14.5 Procurement Requirements of Joint Venture Partners (24 CFR Part 943, Subpart C)

	A.	A joint venture partner is generally not a grantee or subgrantee 
		and, accordingly, is not required to follow 24 CFR Parts 84 or 85 
		in procuring supplies or services. The exception to this general 
		rule applies if the joint venture partner is a subsidiary, 
		affiliate or identity-of- interest party of the PHA. (See Section 
		14.6.B below.)

	B.	If the joint venture partner is a resident group, subsidiary, 
		affiliate, or identity-of-interest party of the PHA, it must comply 
		with 24 CFR Parts 84 or 85, as applicable. HUD may, on a 
		case-by-case basis, grant an exemption to the joint venture partner 
		from the need to comply with the requirements under 24 CFR 85.36 if 
		HUD determines there is good cause and that the joint venture 
		partner has developed an acceptable alternative procurement plan.

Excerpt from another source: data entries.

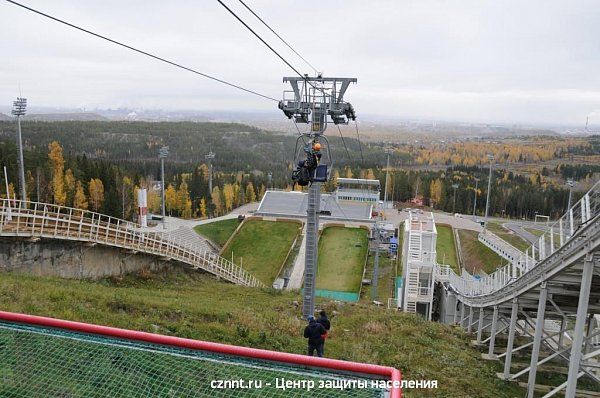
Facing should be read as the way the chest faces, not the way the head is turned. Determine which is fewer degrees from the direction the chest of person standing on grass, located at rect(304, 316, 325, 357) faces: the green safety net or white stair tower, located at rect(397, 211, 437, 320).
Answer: the white stair tower

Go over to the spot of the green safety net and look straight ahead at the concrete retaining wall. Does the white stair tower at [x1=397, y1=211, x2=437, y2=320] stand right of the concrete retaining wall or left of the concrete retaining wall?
right

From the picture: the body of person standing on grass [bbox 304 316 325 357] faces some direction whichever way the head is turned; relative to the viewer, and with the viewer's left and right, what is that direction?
facing away from the viewer

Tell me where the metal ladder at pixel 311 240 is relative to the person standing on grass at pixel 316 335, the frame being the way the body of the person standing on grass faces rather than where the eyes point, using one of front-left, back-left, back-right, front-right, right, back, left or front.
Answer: front

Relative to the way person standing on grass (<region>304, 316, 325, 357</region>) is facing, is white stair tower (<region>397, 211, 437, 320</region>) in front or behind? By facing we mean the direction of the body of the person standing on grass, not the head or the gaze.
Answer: in front

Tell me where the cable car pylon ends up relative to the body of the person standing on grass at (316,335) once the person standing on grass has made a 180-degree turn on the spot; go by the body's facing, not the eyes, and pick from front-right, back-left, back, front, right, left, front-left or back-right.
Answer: back

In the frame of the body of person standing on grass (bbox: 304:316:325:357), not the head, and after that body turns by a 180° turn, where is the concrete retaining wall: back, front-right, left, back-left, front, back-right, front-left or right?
back-right
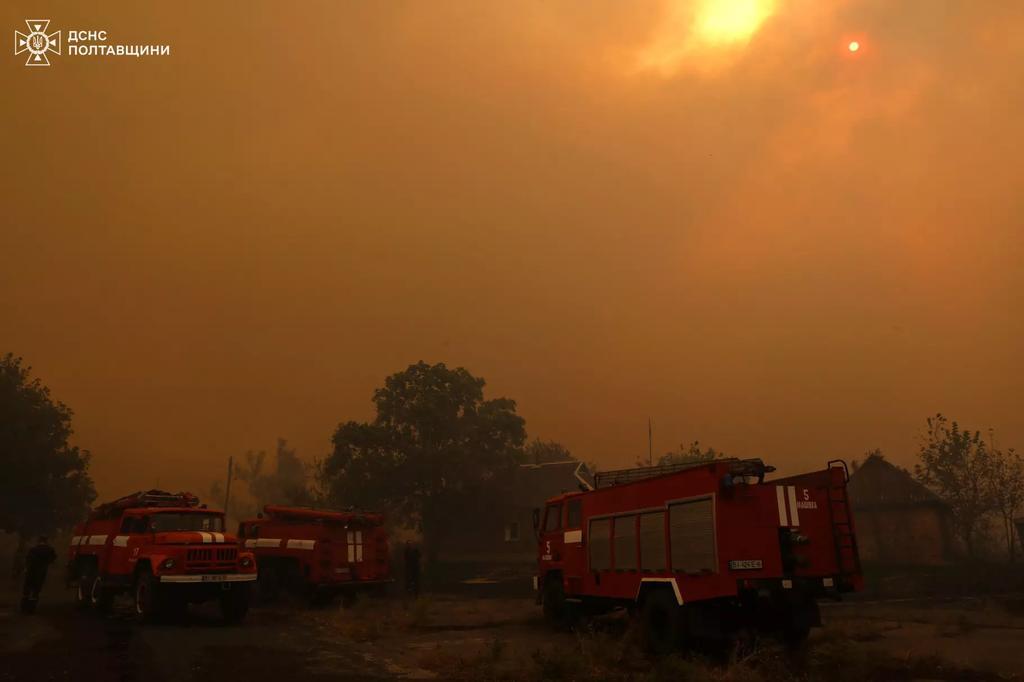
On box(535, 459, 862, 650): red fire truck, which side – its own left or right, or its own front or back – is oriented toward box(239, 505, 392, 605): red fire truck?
front

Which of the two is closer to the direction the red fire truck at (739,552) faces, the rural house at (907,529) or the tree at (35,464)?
the tree

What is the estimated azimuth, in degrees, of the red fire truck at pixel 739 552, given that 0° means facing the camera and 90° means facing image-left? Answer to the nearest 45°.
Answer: approximately 135°

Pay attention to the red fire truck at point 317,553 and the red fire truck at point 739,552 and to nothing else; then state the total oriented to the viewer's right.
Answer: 0

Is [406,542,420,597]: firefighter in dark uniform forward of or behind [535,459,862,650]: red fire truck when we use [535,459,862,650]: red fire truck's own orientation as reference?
forward

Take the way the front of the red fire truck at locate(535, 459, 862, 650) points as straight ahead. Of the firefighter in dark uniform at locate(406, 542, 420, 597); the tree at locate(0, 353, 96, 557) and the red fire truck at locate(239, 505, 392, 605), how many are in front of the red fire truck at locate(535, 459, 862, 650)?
3

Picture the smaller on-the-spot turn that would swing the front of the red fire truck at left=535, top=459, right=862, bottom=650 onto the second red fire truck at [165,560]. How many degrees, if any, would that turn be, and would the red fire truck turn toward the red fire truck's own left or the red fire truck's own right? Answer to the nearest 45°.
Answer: approximately 45° to the red fire truck's own left

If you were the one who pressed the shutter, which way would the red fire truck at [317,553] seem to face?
facing away from the viewer and to the left of the viewer

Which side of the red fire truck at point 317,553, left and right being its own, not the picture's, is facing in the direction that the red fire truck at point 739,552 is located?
back
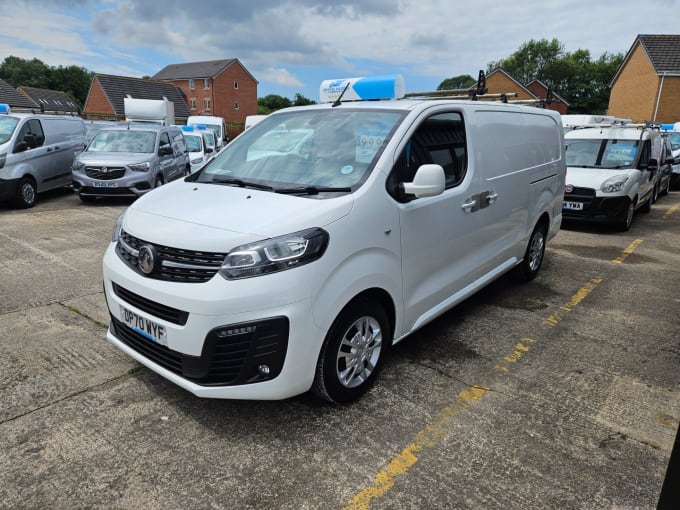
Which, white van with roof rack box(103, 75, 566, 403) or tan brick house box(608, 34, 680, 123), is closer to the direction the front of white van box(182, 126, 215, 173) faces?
the white van with roof rack

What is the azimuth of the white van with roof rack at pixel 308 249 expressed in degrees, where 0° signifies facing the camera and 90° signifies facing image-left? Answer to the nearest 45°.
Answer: approximately 45°

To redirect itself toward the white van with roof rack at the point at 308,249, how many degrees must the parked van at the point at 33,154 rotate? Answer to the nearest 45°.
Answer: approximately 45° to its left

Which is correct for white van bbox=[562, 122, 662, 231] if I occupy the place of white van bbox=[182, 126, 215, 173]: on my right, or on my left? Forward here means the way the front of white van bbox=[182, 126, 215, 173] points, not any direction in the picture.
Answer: on my left

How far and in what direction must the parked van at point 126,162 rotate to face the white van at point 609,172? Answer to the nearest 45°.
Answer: approximately 90° to its left

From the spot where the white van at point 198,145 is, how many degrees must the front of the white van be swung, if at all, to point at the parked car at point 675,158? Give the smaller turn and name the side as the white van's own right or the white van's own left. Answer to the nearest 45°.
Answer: approximately 135° to the white van's own left

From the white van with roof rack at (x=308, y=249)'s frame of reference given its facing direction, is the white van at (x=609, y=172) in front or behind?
behind

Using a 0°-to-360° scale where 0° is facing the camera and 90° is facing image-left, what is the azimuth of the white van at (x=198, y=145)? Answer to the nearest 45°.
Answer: approximately 45°

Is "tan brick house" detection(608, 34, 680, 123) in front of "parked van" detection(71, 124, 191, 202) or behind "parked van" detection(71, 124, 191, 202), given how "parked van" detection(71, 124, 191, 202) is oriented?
behind

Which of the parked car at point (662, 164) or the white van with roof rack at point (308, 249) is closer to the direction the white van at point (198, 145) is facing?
the white van with roof rack

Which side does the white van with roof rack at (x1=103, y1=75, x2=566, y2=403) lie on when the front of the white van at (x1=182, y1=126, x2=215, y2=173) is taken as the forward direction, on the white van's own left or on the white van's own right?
on the white van's own left
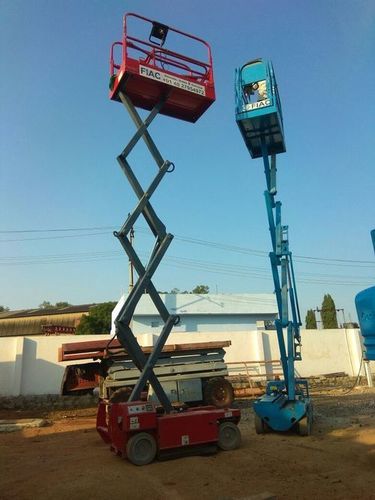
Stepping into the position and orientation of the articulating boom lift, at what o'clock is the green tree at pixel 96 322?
The green tree is roughly at 5 o'clock from the articulating boom lift.

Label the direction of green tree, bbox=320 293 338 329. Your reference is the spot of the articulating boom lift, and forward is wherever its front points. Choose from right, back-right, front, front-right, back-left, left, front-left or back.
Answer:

	C.	A selected joint venture partner may contract with an 
		identity-of-interest party for goods or services or a party 
		specified in the selected bidder’s response to an RFP or RFQ 
		(as applicable) without further procurement if:

		1.	The PHA can demonstrate that its original competitive 
			selection of the partner clearly anticipated the later 
			provision of such goods and services; 

		2.	Compensation of all identity-of-interest parties is 
			structured to ensure that there is no duplication of 
			profit or expenses; and

		3.	The PHA can demonstrate that its selection is reasonable 
			based on prevailing market costs and standards, and the 
			quality and timeliness of the goods and services is 
			comparable to that available in the open market.

14.6 Contracting with PHA Subsidiaries, Affiliates, and Joint Venture Partners

A PHA may, in connection with public housing, contract with a joint venture partner, 
subsidiary, or affiliate to perform  (1) administrative or maintenance services, (2) 
the provision of social and supportive services, or (3) other services only after 
compliance with 24 CFR 85.36, i.e., full and open competition.

14.7 Consortia

The 1998 Quality Housing and Work Responsibility Act (QHWRA) created a new Section 13 
of the Housing Act of 1937 that authorizes PHAs to form a special type of consortium, 
called a Section 13 Consortium. Regulations on Consortia can be found at 24 CFR Part 

	A.	Under a Section 13 Consortium, participating PHAs enter into a 
		consortium agreement, submit joint PHA Plans to HUD, and may 
		combine all or part of their funding and program administration.

	B.	Although PHAs do not need to comply with 24 CFR 85.36 to enter 
		into Consortia, the consortium itself must comply.

14.8 Considerations


                                                          Handbook No. 7460.8 REV 2
A PHA should consider several factors before deciding to participate in a particular 
type of operating organization, including:

•	The complexity of the program(s) to be managed and administered;

•	Technical capability of staff;

•	PHA financial strength;

•	PHA willingness to assume financial risk;

•	PHA statutory and contractual powers; 

•	Identity-of-interest and conflict of interest issues; and

•	State Law. PHAs are typically created through State-enabling legislation and 
	governed by State statutes. As a result, contractual powers may vary 
	significantly. For this reason, PHAs should have legal counsel investigate 
	the specific limitations, liabilities, and authority available under State 
	law before entering into any cooperative business relationship.